ENTRIES SUPPLIED:
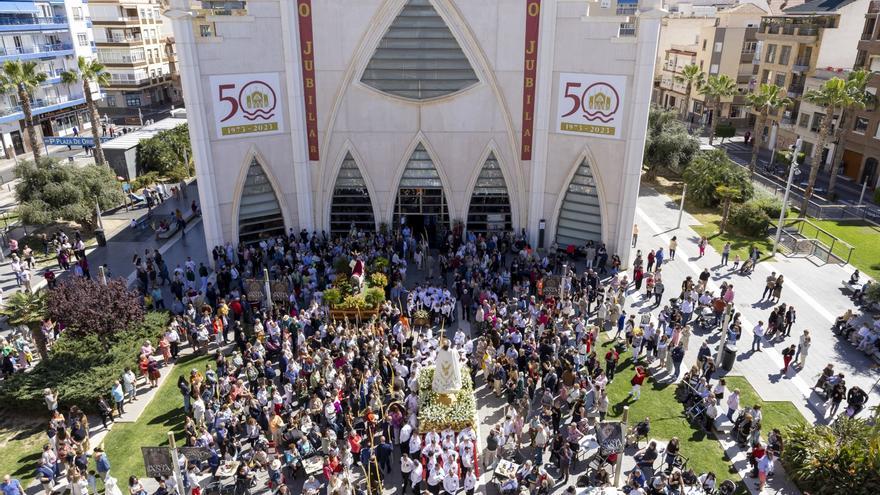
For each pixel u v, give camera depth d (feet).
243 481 57.16
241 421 65.72
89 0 263.70
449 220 117.08
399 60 106.22
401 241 108.68
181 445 65.41
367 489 58.18
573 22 99.55
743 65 242.78
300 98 107.24
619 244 107.96
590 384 71.77
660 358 79.41
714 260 113.70
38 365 76.07
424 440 63.31
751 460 60.03
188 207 142.51
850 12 183.62
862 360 81.97
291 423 61.82
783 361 81.15
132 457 64.03
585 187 109.50
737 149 219.82
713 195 141.59
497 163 112.57
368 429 62.23
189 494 56.59
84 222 125.90
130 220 135.54
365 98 108.06
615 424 55.16
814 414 70.59
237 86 102.83
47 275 97.76
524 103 107.04
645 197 152.66
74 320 74.43
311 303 85.20
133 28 275.18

WHAT IS NEEDED: Only the lines from the one containing "188 207 142.51" through the end of the data above are wanted, both ends included; restate them word for word.

EXPECTED ANSWER:
188 207 142.51
850 12 183.62
862 360 81.97
291 423 61.82
783 361 81.15
132 457 64.03
585 187 109.50
737 149 219.82
713 195 141.59
497 163 112.57
368 429 62.23
189 494 56.59
84 222 125.90
130 220 135.54
365 98 108.06
615 424 55.16
814 414 70.59
237 86 102.83
47 275 97.76
524 103 107.04
645 197 152.66
74 320 74.43
311 303 85.20
133 28 275.18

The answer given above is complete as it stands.